Work instructions:
As you restate the entries, keep every word intact and leave out whatever images they hold.

..............................

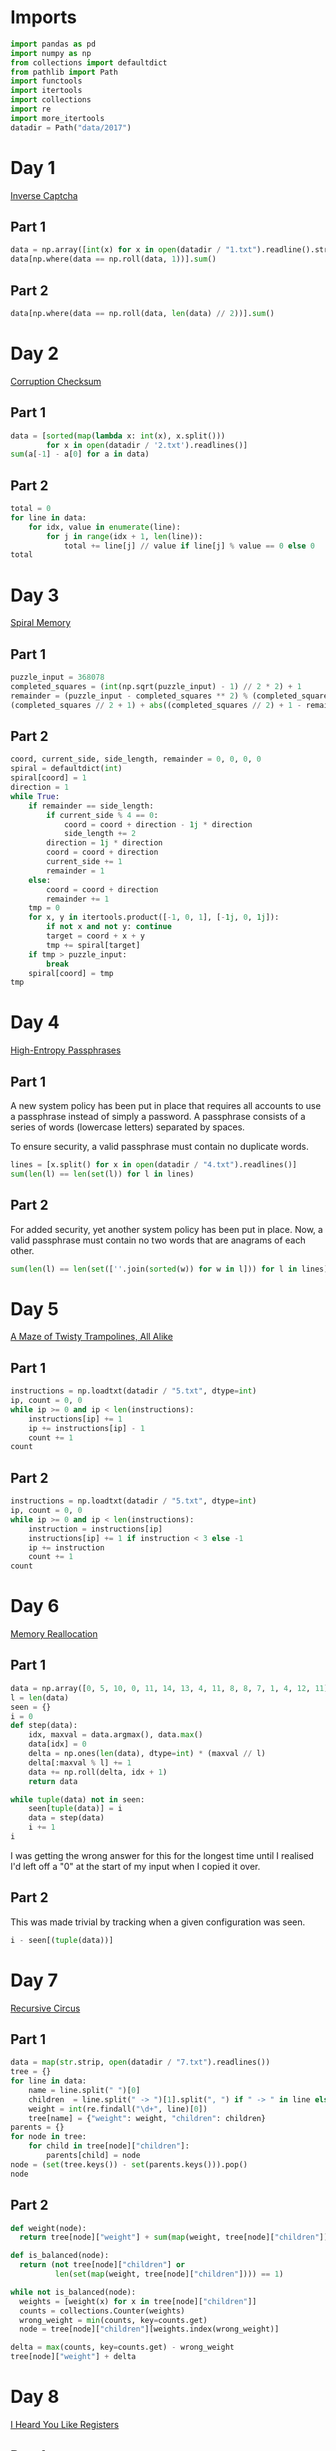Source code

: #+PROPERTY: header-args:jupyter-python  :session aoc :kernel python
#+PROPERTY: header-args    :pandoc t

* Imports
#+begin_src jupyter-python
  import pandas as pd
  import numpy as np
  from collections import defaultdict
  from pathlib import Path
  import functools
  import itertools
  import collections
  import re
  import more_itertools
  datadir = Path("data/2017")
#+end_src

* Day 1
[[https://adventofcode.com/2017/day/1][Inverse Captcha]]
** Part 1
#+begin_src jupyter-python
  data = np.array([int(x) for x in open(datadir / "1.txt").readline().strip()], dtype=int)
  data[np.where(data == np.roll(data, 1))].sum()
#+end_src
** Part 2
#+begin_src jupyter-python
  data[np.where(data == np.roll(data, len(data) // 2))].sum()
#+end_src
* Day 2
[[https://adventofcode.com/2017/day/2][Corruption Checksum]]
** Part 1
#+begin_src jupyter-python
  data = [sorted(map(lambda x: int(x), x.split()))
          for x in open(datadir / '2.txt').readlines()]
  sum(a[-1] - a[0] for a in data)
#+end_src
** Part 2
#+begin_src jupyter-python
  total = 0
  for line in data:
      for idx, value in enumerate(line):
          for j in range(idx + 1, len(line)):
              total += line[j] // value if line[j] % value == 0 else 0
  total
#+end_src
* Day 3
[[https://adventofcode.com/2017/day/3][Spiral Memory]]
** Part 1
#+begin_src jupyter-python
  puzzle_input = 368078
  completed_squares = (int(np.sqrt(puzzle_input) - 1) // 2 * 2) + 1
  remainder = (puzzle_input - completed_squares ** 2) % (completed_squares + 1)
  (completed_squares // 2 + 1) + abs((completed_squares // 2) + 1 - remainder)
#+end_src

** Part 2
#+begin_src jupyter-python
  coord, current_side, side_length, remainder = 0, 0, 0, 0
  spiral = defaultdict(int)
  spiral[coord] = 1
  direction = 1
  while True:
      if remainder == side_length:
          if current_side % 4 == 0:
              coord = coord + direction - 1j * direction
              side_length += 2
          direction = 1j * direction
          coord = coord + direction
          current_side += 1
          remainder = 1
      else:
          coord = coord + direction
          remainder += 1
      tmp = 0
      for x, y in itertools.product([-1, 0, 1], [-1j, 0, 1j]):
          if not x and not y: continue
          target = coord + x + y
          tmp += spiral[target]
      if tmp > puzzle_input:
          break
      spiral[coord] = tmp
  tmp
#+end_src
* Day 4
[[https://adventofcode.com/2017/day/4][High-Entropy Passphrases]]
** Part 1
A new system policy has been put in place that requires all accounts to use a passphrase instead of simply a password. A passphrase consists of a series of words (lowercase letters) separated by spaces.

To ensure security, a valid passphrase must contain no duplicate words.
#+begin_src jupyter-python
  lines = [x.split() for x in open(datadir / "4.txt").readlines()]
  sum(len(l) == len(set(l)) for l in lines)
#+end_src
** Part 2
For added security, yet another system policy has been put in place. Now, a valid passphrase must contain no two words that are anagrams of each other.
#+begin_src jupyter-python
  sum(len(l) == len(set([''.join(sorted(w)) for w in l])) for l in lines)
#+end_src
* Day 5
[[https://adventofcode.com/2017/day/5][A Maze of Twisty Trampolines, All Alike]]
** Part 1
#+begin_src jupyter-python
  instructions = np.loadtxt(datadir / "5.txt", dtype=int)
  ip, count = 0, 0
  while ip >= 0 and ip < len(instructions):
      instructions[ip] += 1
      ip += instructions[ip] - 1
      count += 1
  count

#+end_src
** Part 2
#+begin_src jupyter-python
  instructions = np.loadtxt(datadir / "5.txt", dtype=int)
  ip, count = 0, 0
  while ip >= 0 and ip < len(instructions):
      instruction = instructions[ip]
      instructions[ip] += 1 if instruction < 3 else -1
      ip += instruction
      count += 1
  count
#+end_src
* Day 6
[[https://adventofcode.com/2017/day/6][Memory Reallocation]]
** Part 1
#+begin_src jupyter-python
  data = np.array([0, 5, 10, 0, 11, 14, 13, 4, 11, 8, 8, 7, 1, 4, 12, 11])
  l = len(data)
  seen = {}
  i = 0
  def step(data):
      idx, maxval = data.argmax(), data.max()
      data[idx] = 0
      delta = np.ones(len(data), dtype=int) * (maxval // l)
      delta[:maxval % l] += 1
      data += np.roll(delta, idx + 1)
      return data

  while tuple(data) not in seen:
      seen[tuple(data)] = i
      data = step(data)
      i += 1
  i

#+end_src
I was getting the wrong answer for this for the longest time until I realised I'd left off a "0" at the start of my input when I copied it over.

** Part 2
This was made trivial by tracking when a given configuration was seen.
#+begin_src jupyter-python
  i - seen[(tuple(data))]
#+end_src

* Day 7
[[https://adventofcode.com/2017/day/7][Recursive Circus]]
** Part 1
#+begin_src jupyter-python
  data = map(str.strip, open(datadir / "7.txt").readlines())
  tree = {}
  for line in data:
      name = line.split(" ")[0]
      children  = line.split(" -> ")[1].split(", ") if " -> " in line else []
      weight = int(re.findall("\d+", line)[0])
      tree[name] = {"weight": weight, "children": children}
  parents = {}
  for node in tree:
      for child in tree[node]["children"]:
          parents[child] = node
  node = (set(tree.keys()) - set(parents.keys())).pop()
  node
#+end_src
** Part 2
#+begin_src jupyter-python
  def weight(node):
    return tree[node]["weight"] + sum(map(weight, tree[node]["children"]))

  def is_balanced(node):
    return (not tree[node]["children"] or
            len(set(map(weight, tree[node]["children"]))) == 1)

  while not is_balanced(node):
    weights = [weight(x) for x in tree[node]["children"]]
    counts = collections.Counter(weights)
    wrong_weight = min(counts, key=counts.get)
    node = tree[node]["children"][weights.index(wrong_weight)]

  delta = max(counts, key=counts.get) - wrong_weight
  tree[node]["weight"] + delta
#+end_src
* Day 8
[[https://adventofcode.com/2017/day/8][I Heard You Like Registers]]
** Part 1
#+begin_src jupyter-python
  import operator as op
  registers = defaultdict(int)
  instructions = [x.strip().split() for x in open(datadir / "8.txt").readlines()]
  ops = {"<": op.lt, "<=": op.le, "==": op.eq, ">=": op.ge, ">": op.gt, "!=": op.ne}
  signs = {"dec": -1, "inc": 1}
  for target, sign, inc_amount, _, comparator, comparison, cmp_value in instructions:
      if ops[comparison](registers[comparator], int(cmp_value)):
          registers[target] += signs[sign] * int(inc_amount)
  max(registers.values())
#+end_src
** Part 2
#+begin_src jupyter-python
  maxval = 0
  registers = defaultdict(int)
  for target, sign, inc_amount, _, comparator, comparison, cmp_value in instructions:
      if ops[comparison](registers[comparator], int(cmp_value)):
          registers[target] += signs[sign] * int(inc_amount)
      current_max = max(registers.values())
      if current_max > maxval:
          maxval = current_max
  maxval
#+end_src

..............................

Result below:
Source code

: #+PROPERTY: header-args:jupyter-python  :session aoc :kernel python
#+PROPERTY: header-args    :pandoc t

* Imports
#+begin_src jupyter-python
  import pandas as pd
  import numpy as np
  from collections import defaultdict
  from pathlib import Path
  import functools
  import itertools
  import collections
  import re
  import more_itertools
  datadir = Path("data/2017")
#+end_src

* Day 1
[[https://adventofcode.com/2017/day/1][Inverse Captcha]]
** Part 1
#+begin_src jupyter-python
  data = np.array([int(x) for x in open(datadir / "1.txt").readline().strip()], dtype=int)
  data[np.where(data == np.roll(data, 1))].sum()
#+end_src
** Part 2
#+begin_src jupyter-python
  data[np.where(data == np.roll(data, len(data) // 2))].sum()
#+end_src
* Day 2
[[https://adventofcode.com/2017/day/2][Corruption Checksum]]
** Part 1
#+begin_src jupyter-python
  data = [sorted(map(lambda x: int(x), x.split()))
          for x in open(datadir / '2.txt').readlines()]
  sum(a[-1] - a[0] for a in data)
#+end_src
** Part 2
#+begin_src jupyter-python
  total = 0
  for line in data:
      for idx, value in enumerate(line):
          for j in range(idx + 1, len(line)):
              total += line[j] // value if line[j] % value == 0 else 0
  total
#+end_src
* Day 3
[[https://adventofcode.com/2017/day/3][Spiral Memory]]
** Part 1
#+begin_src jupyter-python
  puzzle_input = 368078
  completed_squares = (int(np.sqrt(puzzle_input) - 1) // 2 * 2) + 1
  remainder = (puzzle_input - completed_squares ** 2) % (completed_squares + 1)
  (completed_squares // 2 + 1) + abs((completed_squares // 2) + 1 - remainder)
#+end_src

** Part 2
#+begin_src jupyter-python
  coord, current_side, side_length, remainder = 0, 0, 0, 0
  spiral = defaultdict(int)
  spiral[coord] = 1
  direction = 1
  while True:
      if remainder == side_length:
          if current_side % 4 == 0:
              coord = coord + direction - 1j * direction
              side_length += 2
          direction = 1j * direction
          coord = coord + direction
          current_side += 1
          remainder = 1
      else:
          coord = coord + direction
          remainder += 1
      tmp = 0
      for x, y in itertools.product([-1, 0, 1], [-1j, 0, 1j]):
          if not x and not y: continue
          target = coord + x + y
          tmp += spiral[target]
      if tmp > puzzle_input:
          break
      spiral[coord] = tmp
  tmp
#+end_src
* Day 4
[[https://adventofcode.com/2017/day/4][High-Entropy Passphrases]]
** Part 1
A new system policy has been put in place that requires all accounts to use a passphrase instead of simply a password. A passphrase consists of a series of words (lowercase letters) separated by spaces.

To ensure security, a valid passphrase must contain no duplicate words.
#+begin_src jupyter-python
  lines = [x.split() for x in open(datadir / "4.txt").readlines()]
  sum(len(l) == len(set(l)) for l in lines)
#+end_src
** Part 2
For added security, yet another system policy has been put in place. Now, a valid passphrase must contain no two words that are anagrams of each other.
#+begin_src jupyter-python
  sum(len(l) == len(set([''.join(sorted(w)) for w in l])) for l in lines)
#+end_src
* Day 5
[[https://adventofcode.com/2017/day/5][A Maze of Twisty Trampolines, All Alike]]
** Part 1
#+begin_src jupyter-python
  instructions = np.loadtxt(datadir / "5.txt", dtype=int)
  ip, count = 0, 0
  while ip >= 0 and ip < len(instructions):
      instructions[ip] += 1
      ip += instructions[ip] - 1
      count += 1
  count

#+end_src
** Part 2
#+begin_src jupyter-python
  instructions = np.loadtxt(datadir / "5.txt", dtype=int)
  ip, count = 0, 0
  while ip >= 0 and ip < len(instructions):
      instruction = instructions[ip]
      instructions[ip] += 1 if instruction < 3 else -1
      ip += instruction
      count += 1
  count
#+end_src
* Day 6
[[https://adventofcode.com/2017/day/6][Memory Reallocation]]
** Part 1
#+begin_src jupyter-python
  data = np.array([0, 5, 10, 0, 11, 14, 13, 4, 11, 8, 8, 7, 1, 4, 12, 11])
  l = len(data)
  seen = {}
  i = 0
  def step(data):
      idx, maxval = data.argmax(), data.max()
      data[idx] = 0
      delta = np.ones(len(data), dtype=int) * (maxval // l)
      delta[:maxval % l] += 1
      data += np.roll(delta, idx + 1)
      return data

  while tuple(data) not in seen:
      seen[tuple(data)] = i
      data = step(data)
      i += 1
  i

#+end_src
I was getting the wrong answer for this for the longest time until I realised I'd left off a "0" at the start of my input when I copied it over.

** Part 2
This was made trivial by tracking when a given configuration was seen.
#+begin_src jupyter-python
  i - seen[(tuple(data))]
#+end_src

* Day 7
[[https://adventofcode.com/2017/day/7][Recursive Circus]]
** Part 1
#+begin_src jupyter-python
  data = map(str.strip, open(datadir / "7.txt").readlines())
  tree = {}
  for line in data:
      name = line.split(" ")[0]
      children  = line.split(" -> ")[1].split(", ") if " -> " in line else []
      weight = int(re.findall("\d+", line)[0])
      tree[name] = {"weight": weight, "children": children}
  parents = {}
  for node in tree:
      for child in tree[node]["children"]:
          parents[child] = node
  node = (set(tree.keys()) - set(parents.keys())).pop()
  node
#+end_src
** Part 2
#+begin_src jupyter-python
  def weight(node):
    return tree[node]["weight"] + sum(map(weight, tree[node]["children"]))

  def is_balanced(node):
    return (not tree[node]["children"] or
            len(set(map(weight, tree[node]["children"]))) == 1)

  while not is_balanced(node):
    weights = [weight(x) for x in tree[node]["children"]]
    counts = collections.Counter(weights)
    wrong_weight = min(counts, key=counts.get)
    node = tree[node]["children"][weights.index(wrong_weight)]

  delta = max(counts, key=counts.get) - wrong_weight
  tree[node]["weight"] + delta
#+end_src
* Day 8
[[https://adventofcode.com/2017/day/8][I Heard You Like Registers]]
** Part 1
#+begin_src jupyter-python
  import operator as op
  registers = defaultdict(int)
  instructions = [x.strip().split() for x in open(datadir / "8.txt").readlines()]
  ops = {"<": op.lt, "<=": op.le, "==": op.eq, ">=": op.ge, ">": op.gt, "!=": op.ne}
  signs = {"dec": -1, "inc": 1}
  for target, sign, inc_amount, _, comparator, comparison, cmp_value in instructions:
      if ops[comparison](registers[comparator], int(cmp_value)):
          registers[target] += signs[sign] * int(inc_amount)
  max(registers.values())
#+end_src
** Part 2
#+begin_src jupyter-python
  maxval = 0
  registers = defaultdict(int)
  for target, sign, inc_amount, _, comparator, comparison, cmp_value in instructions:
      if ops[comparison](registers[comparator], int(cmp_value)):
          registers[target] += signs[sign] * int(inc_amount)
      current_max = max(registers.values())
      if current_max > maxval:
          maxval = current_max
  maxval
#+end_src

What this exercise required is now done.